Since the Ice Bucket Challenge, there have been many other challenges that have gone viral around the world. Challenges often have the character of a challenge. Other people are specifically nominated and thus challenged to participate. Even without a nomination, popular challenges spread quickly on social media and find many imitators. These include fitness exercises such as the "Plank Challenge" or the "Bottle Cap Challenge".
But there are also challenges that encourage risky behavior. These include, for example, the so-called "Bird Box Challenge" based on the 2018 horror film BIRD BOX, where the challenge was to move around blindfolded in one's environment. The "Tide Pod Challenge" was also very popular. The challenge was to bite on detergent pods.
Our teaching unit "Challenges - All in good fun??" offers educational professionals a variety of ideas for working on the topic of challenges with children and young people.
In the time before the Internet, tests of courage were a typical behavior of many young people as part of their development. The ambition was to measure themselves against others or to prove themselves by overcoming unpleasant feelings. An important incentive for this was recognition within their peer group.
Images of burns, scars or bleeding wounds can lower inhibitions and encourage unhealthy behavior. Even if children and adolescents do not actively participate in dangerous challenges. Particular caution is needed when dealing with eating disorders or the topic of suicide: Children and adolescents in crisis situations can be further destabilized by the portrayal of dangerous behaviors.
In its annual report 2019, jugendschutz.net states an increase of 77 percent in self-harming online content. The report "Selbstgefährdung im Netz 2020" (Self-harm online 2020) provides more detailed information on the dimensions and trends of self-harming content online, in addition to violations and measures.
Support children and young people in recognizing and correctly assessing the risks of challenges:
- Stay in regular contact with children and young people to find out which dares are currently in vogue.
- Discuss that there are also many fakes circulating among risky challenges. Encourage children and young people to critically question the actions shown.
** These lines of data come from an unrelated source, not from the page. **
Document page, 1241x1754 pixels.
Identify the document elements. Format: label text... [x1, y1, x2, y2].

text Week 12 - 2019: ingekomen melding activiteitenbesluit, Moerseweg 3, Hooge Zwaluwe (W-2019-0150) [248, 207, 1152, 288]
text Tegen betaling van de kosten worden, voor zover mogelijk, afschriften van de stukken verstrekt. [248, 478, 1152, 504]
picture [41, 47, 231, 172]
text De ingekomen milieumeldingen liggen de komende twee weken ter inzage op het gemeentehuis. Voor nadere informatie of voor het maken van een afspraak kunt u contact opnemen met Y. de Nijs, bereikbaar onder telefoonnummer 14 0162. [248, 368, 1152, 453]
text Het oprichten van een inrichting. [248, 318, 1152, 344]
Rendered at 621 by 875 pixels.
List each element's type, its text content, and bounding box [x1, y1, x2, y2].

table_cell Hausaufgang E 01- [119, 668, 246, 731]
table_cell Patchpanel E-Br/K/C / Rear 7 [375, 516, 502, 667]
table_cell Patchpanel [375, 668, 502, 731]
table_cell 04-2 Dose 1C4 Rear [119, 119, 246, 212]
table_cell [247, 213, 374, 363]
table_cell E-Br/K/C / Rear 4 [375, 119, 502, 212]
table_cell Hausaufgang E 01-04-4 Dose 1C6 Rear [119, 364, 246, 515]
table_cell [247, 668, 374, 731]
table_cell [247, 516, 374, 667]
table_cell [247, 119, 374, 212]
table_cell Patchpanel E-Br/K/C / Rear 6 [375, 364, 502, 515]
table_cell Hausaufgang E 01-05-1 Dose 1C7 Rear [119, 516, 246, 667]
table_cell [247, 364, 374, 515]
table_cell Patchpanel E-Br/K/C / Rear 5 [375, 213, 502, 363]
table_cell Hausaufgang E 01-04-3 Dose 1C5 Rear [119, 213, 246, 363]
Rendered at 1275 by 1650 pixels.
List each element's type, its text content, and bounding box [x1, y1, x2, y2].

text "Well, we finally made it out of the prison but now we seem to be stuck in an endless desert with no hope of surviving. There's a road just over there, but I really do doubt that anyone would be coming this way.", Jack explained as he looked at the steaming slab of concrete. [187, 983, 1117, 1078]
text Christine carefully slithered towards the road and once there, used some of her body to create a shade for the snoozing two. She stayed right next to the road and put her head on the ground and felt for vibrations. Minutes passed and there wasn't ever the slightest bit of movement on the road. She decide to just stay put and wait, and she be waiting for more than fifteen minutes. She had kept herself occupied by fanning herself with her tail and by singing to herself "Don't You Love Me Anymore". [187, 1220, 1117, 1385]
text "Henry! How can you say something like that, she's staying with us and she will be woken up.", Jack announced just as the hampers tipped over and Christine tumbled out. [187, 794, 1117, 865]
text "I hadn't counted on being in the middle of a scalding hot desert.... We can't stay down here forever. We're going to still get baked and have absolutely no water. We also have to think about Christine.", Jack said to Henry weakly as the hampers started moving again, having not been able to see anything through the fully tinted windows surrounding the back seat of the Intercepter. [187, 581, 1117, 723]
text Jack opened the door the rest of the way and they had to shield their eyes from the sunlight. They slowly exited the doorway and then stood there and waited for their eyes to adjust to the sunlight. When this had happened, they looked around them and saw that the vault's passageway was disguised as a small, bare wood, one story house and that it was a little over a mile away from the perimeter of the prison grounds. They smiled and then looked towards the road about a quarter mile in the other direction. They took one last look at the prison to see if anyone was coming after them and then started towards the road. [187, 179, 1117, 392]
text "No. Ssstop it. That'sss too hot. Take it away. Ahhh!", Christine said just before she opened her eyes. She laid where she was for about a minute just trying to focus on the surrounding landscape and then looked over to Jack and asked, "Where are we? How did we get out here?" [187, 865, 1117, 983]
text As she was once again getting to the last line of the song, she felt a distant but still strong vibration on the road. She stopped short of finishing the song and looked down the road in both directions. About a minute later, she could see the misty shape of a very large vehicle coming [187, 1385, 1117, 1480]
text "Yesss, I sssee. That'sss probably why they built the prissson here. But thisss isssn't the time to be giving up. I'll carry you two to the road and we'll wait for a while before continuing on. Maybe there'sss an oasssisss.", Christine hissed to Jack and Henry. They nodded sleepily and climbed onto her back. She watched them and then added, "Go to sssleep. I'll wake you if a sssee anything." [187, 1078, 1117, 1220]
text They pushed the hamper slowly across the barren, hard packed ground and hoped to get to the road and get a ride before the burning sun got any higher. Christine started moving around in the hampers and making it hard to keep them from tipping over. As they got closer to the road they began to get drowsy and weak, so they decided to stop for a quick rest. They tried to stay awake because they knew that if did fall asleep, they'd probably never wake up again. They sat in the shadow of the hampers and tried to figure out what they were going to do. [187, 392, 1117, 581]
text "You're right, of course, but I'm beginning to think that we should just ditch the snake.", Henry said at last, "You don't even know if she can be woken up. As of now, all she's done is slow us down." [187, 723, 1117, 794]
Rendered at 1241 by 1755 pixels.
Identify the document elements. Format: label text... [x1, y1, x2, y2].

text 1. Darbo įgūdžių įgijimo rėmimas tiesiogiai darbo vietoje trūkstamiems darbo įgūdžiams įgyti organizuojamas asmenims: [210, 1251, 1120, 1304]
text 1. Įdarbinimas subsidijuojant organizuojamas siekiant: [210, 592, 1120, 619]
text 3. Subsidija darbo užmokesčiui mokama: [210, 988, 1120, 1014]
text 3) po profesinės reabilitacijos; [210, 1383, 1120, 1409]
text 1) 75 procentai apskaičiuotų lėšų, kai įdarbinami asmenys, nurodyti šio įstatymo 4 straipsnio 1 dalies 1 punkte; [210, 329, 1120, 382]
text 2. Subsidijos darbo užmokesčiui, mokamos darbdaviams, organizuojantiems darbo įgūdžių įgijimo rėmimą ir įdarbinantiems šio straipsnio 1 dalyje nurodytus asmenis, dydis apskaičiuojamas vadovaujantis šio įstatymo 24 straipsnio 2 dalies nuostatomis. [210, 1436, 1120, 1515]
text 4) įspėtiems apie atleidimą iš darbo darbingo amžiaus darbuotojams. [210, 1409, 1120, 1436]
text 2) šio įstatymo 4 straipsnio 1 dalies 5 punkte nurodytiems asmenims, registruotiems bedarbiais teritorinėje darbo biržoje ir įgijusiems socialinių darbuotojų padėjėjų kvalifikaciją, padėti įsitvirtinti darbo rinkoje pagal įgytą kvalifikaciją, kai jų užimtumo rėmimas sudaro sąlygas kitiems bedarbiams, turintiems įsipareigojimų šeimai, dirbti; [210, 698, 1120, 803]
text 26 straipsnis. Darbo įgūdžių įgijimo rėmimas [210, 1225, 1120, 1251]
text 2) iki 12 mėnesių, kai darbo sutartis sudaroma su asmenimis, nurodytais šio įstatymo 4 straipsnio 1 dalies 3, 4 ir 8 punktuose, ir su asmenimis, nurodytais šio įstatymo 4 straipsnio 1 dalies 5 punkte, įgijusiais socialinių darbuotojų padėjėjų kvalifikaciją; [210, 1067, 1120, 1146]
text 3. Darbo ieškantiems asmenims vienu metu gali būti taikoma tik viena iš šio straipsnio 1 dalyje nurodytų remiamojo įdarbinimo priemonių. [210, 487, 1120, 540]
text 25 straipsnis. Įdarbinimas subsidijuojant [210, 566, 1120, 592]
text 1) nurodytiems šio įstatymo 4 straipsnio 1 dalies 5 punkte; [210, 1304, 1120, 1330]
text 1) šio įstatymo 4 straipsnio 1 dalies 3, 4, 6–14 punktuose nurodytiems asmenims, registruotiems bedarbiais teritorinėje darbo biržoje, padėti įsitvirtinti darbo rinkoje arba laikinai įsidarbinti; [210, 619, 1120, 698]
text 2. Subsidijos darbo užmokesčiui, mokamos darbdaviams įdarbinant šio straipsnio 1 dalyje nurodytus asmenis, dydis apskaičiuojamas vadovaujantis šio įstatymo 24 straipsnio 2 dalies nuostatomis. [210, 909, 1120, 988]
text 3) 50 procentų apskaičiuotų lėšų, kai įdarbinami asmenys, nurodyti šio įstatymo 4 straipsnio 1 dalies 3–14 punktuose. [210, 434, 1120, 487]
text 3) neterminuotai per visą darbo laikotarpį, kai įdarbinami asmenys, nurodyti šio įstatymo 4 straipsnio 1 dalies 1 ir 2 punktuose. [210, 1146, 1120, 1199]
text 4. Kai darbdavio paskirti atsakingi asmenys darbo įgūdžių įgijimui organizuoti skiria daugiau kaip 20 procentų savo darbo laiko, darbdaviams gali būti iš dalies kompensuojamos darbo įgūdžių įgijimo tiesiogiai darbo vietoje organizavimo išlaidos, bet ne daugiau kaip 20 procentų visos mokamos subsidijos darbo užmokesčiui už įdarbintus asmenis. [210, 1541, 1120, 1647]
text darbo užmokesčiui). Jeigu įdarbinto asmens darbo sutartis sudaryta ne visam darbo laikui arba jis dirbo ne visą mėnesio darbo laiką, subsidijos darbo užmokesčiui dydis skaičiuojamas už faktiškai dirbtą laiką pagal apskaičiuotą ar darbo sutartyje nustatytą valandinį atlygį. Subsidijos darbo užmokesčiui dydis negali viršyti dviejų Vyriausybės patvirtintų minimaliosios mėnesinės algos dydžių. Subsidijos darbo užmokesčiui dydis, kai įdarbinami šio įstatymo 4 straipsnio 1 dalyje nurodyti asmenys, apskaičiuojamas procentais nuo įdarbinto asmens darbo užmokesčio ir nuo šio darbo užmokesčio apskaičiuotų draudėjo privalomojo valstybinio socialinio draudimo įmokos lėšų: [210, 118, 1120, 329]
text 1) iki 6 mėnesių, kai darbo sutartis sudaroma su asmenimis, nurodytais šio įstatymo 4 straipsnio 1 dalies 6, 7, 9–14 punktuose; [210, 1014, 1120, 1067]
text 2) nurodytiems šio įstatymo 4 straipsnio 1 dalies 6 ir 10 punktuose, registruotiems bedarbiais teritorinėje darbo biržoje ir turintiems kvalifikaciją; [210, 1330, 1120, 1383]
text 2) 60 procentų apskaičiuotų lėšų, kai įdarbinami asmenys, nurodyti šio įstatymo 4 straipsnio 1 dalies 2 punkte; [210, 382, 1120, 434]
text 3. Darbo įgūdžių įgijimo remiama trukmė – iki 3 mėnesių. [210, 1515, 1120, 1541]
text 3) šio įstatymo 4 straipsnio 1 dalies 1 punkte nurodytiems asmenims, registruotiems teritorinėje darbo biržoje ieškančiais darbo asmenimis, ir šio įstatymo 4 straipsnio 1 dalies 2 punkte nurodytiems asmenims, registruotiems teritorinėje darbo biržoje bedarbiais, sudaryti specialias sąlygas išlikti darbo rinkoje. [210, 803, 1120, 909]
- Encourage children and young people not to put themselves or others in danger and not to give in to peer pressure when asked to do so.
- Communicate that spreading dangerous challenges can endanger others.
- Inform other parents and class administrators if dangerous challenges are circulating among friends or at school.
- Self-harming internet challenges should be reported to internet-complaints-agency.com or jugendschutz.net as well as the corresponding online platform
- Do not warn by posting or sharing the dangerous Challenges. This can lead to the challenges being spread further.
- Do not condemn challenges across the board and help interested children and young people find safe challenges.
- Nummer gegen Kummer e. V. offers anonymous and free telephone counseling for children, young people and parents.
Children's and young people 's phone: 116 111, Mon. to Sat. from 2 - 8 p.m. and Mon., Wed. and Thurs. from 10 - 12 p.m.
Parents' phone: 0800 - 111 0 550, Mon. to Fri. from 9 a.m. to 5 p.m. and Tues. and Thurs. from 5 - 7 p.m.
- youth.support is an advice and help service for children aged 12 and over and young people. The website has a special section on challenges & where you can find tips and offers of help.
- JUUUPORT is a nationwide advice platform where young people can help each other if they have problems on or with the Internet. Whether cyberbullying, rip-offs, data security or technology - young people can ask questions about all web topics at www.juuuport.de.